- The Washington Times - Wednesday, September 27, 2006

The Herndon Town Council voted 6-1 Tuesday to enroll local officers in a federal program that would allow them to question and detain suspected illegal aliens.

The resolution directs Town Manager Stephen F. Owen to send a letter of interest to Immigration and Customs Enforcement (ICE) about its five-week training, which would allow police to begin the paperwork for potential deportation of illegal aliens until ICE can take them into custody.

Council member Charles D. Waddell said the training will be another tool to help police. “We want to do everything possible to ensure public safety and the safety of our [police] officers,” he said.

Council member J. Harlon Reece was the lone dissenter.

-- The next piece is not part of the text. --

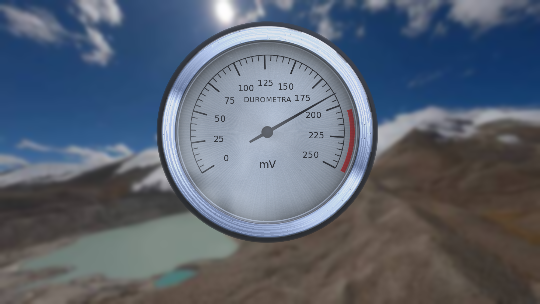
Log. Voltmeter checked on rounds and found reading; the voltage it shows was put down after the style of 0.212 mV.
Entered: 190 mV
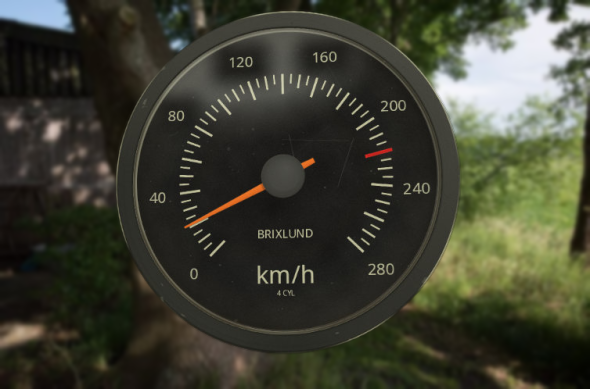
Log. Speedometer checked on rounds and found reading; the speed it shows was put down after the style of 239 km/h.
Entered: 20 km/h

If ICE approves the town’s participation, both parties will enter into an agreement, which would specify the parameters of the town’s immigration enforcement authority, assign a supervisor, and enlist qualified officers in courses including document examination, cross-cultural communications and racial profiling.

The training typically costs $500 per officer, and local agencies are responsible for lodging and travel expenses.

Herndon would become the first town in the country to enroll in the program. ICE officials said other towns have asked for information, but they would not say whether the towns are working on formal agreements.

Officials in Loudoun County said they are interested in the training and are in the “very preliminary stages” of getting information from ICE.

Herndon officials hope the agreement will help them root out criminals in a state that prohibits local law-enforcement officials from detaining illegal aliens unless they are suspected of a crime, have been convicted of a felony or have been deported or left the U.S. and returned illegally.

State law also bars police from asking the immigration status of persons they encounter during routine traffic stops.

On Tuesday, council members told residents that they will hold public hearings to decide what type of agreement the town will approve after ICE responds to the town’s letter.

“The council is always supportive of the police,” said Herndon Police Chief Toussaint E. Summers Jr., who came to the council last week with the idea.

The chief said he expects trained immigration officers to be on the streets within four to six months.

The vote comes as several Fairfax County residents are suing the town for using taxpayer money to partially fund a day-laborer center in town. The residents say the center violates state and federal law by helping illegal aliens find work.

Several town residents on Tuesday said the training targets Hispanics, and that it will hurt relations with that community.